Google Cardboard is a remarkable and easily obtained VR viewer. We tried it out and wondered how much directional audio would improve the experience
I recently tried out Google’s utilitarian (but actually rather good) Cardboard VR visor. If you haven’t tried this yet, it’s a clever and very cheap way to use your smartphone as a VR viewer. The “Cardboard” part of it is a folded mount for the phone that also houses two 45mm focal point lenses, one for each eye.
Google-provided software running on the phone splits the display into two areas, one for each eye. It also corrects for the intrinsic barrel distortion in the simple lenses.
When you hold the device up to your eyes, you see a display that floats in front of your face. As you move your head, the scene changes proportionately. It works side to side and vertically. It even works if you tilt your head.
I tried the system with Lockwood Publishing’s Avakin. This is a multi user virtual world populated by avatars that are created by the users. The avatars exist in a shared space, and as you look around, you can see other people’s avatars, who can see the same scenery, objects and avatars as you can.
Avatars can communicate with each other through text messages. You can purchase clothes and other artefacts to wear, live in and to play with.

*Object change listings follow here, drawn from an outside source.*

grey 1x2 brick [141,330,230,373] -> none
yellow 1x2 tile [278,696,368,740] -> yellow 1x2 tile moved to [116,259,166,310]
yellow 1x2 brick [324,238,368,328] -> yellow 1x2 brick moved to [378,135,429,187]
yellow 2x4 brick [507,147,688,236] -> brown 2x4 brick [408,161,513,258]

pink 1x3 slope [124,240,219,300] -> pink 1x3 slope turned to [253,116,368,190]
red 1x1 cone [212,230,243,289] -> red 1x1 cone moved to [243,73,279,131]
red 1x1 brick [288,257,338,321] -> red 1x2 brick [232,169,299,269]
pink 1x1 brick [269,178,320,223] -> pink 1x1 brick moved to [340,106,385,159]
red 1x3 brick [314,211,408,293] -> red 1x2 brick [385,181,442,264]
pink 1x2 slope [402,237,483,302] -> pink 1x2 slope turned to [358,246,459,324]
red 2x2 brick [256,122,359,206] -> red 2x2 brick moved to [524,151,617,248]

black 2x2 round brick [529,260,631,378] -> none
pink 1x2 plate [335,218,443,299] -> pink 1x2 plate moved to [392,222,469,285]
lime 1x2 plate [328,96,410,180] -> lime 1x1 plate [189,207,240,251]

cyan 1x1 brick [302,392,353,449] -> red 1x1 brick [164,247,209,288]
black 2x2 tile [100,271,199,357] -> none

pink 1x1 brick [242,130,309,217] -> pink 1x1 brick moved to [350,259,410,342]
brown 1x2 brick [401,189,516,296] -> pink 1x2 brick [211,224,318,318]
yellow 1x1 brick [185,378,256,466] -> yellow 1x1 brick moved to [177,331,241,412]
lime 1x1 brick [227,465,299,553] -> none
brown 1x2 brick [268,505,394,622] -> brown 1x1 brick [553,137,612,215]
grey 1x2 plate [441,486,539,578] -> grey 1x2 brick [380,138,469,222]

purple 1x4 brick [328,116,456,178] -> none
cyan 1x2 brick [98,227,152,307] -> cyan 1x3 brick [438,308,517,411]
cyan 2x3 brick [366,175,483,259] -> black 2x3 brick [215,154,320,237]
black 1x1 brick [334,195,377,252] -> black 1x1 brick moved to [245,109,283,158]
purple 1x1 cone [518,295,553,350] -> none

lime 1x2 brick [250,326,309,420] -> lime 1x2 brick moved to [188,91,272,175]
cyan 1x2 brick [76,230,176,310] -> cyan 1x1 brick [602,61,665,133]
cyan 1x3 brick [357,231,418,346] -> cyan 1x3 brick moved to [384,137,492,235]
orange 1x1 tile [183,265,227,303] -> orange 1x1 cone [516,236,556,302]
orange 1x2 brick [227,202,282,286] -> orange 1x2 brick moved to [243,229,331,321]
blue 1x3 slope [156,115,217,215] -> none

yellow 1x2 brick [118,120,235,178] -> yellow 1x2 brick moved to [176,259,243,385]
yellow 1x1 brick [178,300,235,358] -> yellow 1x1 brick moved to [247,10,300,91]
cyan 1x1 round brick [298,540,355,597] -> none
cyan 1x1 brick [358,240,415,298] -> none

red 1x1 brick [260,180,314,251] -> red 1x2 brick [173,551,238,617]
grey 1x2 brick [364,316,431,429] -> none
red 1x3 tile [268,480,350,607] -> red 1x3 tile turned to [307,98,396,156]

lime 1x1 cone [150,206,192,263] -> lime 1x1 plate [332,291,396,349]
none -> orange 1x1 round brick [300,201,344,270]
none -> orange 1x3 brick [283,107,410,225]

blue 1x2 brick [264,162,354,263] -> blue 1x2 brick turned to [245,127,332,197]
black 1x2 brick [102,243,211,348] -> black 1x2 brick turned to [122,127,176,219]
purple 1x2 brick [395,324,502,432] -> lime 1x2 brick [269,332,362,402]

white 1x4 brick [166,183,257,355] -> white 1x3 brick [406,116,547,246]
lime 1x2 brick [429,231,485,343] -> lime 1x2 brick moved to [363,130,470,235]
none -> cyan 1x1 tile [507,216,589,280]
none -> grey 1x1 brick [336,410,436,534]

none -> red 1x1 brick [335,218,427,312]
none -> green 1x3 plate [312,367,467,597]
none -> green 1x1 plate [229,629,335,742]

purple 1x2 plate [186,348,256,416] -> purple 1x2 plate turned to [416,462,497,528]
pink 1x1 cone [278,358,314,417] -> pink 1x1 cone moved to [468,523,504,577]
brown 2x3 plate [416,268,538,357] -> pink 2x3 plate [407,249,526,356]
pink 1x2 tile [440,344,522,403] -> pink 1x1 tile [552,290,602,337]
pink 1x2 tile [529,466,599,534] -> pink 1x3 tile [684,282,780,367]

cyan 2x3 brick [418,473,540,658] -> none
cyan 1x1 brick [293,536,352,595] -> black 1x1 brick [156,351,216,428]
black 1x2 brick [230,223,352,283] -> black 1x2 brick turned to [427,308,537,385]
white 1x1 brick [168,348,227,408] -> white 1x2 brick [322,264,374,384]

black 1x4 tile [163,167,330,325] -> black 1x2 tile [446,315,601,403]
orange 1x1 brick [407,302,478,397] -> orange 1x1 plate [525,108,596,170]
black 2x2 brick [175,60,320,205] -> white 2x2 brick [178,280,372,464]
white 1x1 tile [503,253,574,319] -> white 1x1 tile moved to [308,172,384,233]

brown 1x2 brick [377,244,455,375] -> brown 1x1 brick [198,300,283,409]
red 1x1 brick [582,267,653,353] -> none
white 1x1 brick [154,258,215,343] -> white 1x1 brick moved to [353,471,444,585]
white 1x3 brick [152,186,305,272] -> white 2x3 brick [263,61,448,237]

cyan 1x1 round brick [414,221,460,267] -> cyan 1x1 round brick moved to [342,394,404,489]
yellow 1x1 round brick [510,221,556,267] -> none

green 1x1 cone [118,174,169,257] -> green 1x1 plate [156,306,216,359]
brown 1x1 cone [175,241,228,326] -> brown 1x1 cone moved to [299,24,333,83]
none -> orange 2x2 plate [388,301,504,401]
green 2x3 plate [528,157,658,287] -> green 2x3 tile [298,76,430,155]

Avakin has some lush environments, with a strong bias towards sun, sand and sea.
How did it look in Google Cardboard? Actually pretty good. If you ever wondered whether you’d benefit from an 8K resolution display in a smartphone, here’s your reason. Effectively you’re dividing the phone’s resolution in two (because you need half of the screen for each eye), and then each side has to fill almost your entire field of vision.
It does this admirably, but there are limitations. You can see the individual pixels, and quite pronounced aliasing along diagonals.
But despite this, the the resulting experience is perfectly acceptable. As you move your head, the images track responsively (remarkably so, when you consider that a smartphone is not a specialist VR device. It just goes to show how good the internal positional sensors in smartphones actually are these days.)
It does get a bit jerky. Sometimes when you move the motion isn’t entirely smooth. I don’t know whether this is a limitation of the phone’s sensors or an inability to generate the scene quickly enough. The "Cardboard" itself doesn't of course have any impact on performance.
But the point is that it is close enough and good enough to be enjoyable. You definitely get that cinematic transfer of reality so that you believe you are there. Some scenes work better than others. One of the best for me was when I was inside a beach shelter, with four posts holding up a palm-leaf roof. You could see the floor and the ceiling. And you could see the beach, the sea and the seagulls flying too. There was a real sense of being there, and you wanted to pivot your head as far as possible to see what was actually out there.
The VR experience will only get better. But meanwhile, one way to add massively to the experience would be to have VR sound.
It doesn’t have to be complicated. The very least that would be required - and this would suffice in most circumstances, would be the ability to rotate a sound field. Let’s say you’re listening to the waves breaking. This would be a typical aural backdrop to a beach scene, and it doesn’t need to have massive positional accuracy. In fact, it would still enhance the virtual environment even if it didn’t respond to head movements at all.
Other sounds are more directional. Birdsong is always a great way to simulate a natural environment, and a sort of generalised backdrop of seagulls would work well here. On top of that, and this might be a bit of a luxury, you could envisage seagull sounds that follow the birds as you see them in the sky. This would need more accurate tracking, calling for more resources and highly layered audio.
All of which is either now or will be in the near future well within the capabilities of smartphones.
The ultimate virtual audio environment would include reverberation based on your environment, and audio accompaniments for your movements, especially footsteps. This can be incredibly effective. Ages ago (over ten years) I remember seen an exhibit where sensors picked up your footsteps and - completely in sync - played audio to make you think you were walking on various textures. I remember autumn leaves, shallow water and a pebble beach. Even though it didn’t physically feel like you were walking on these surfaces, it certainly made you think that you were. You would see people picking up and shaking their feed to the sound of walking through puddles.
There’s a long way to go with some of these techniques, but most of it is possible now. I’m pretty sure that if VR content providers were to pay more attention to directional audio, we’d be much more accepting of a low pixel count on the displays.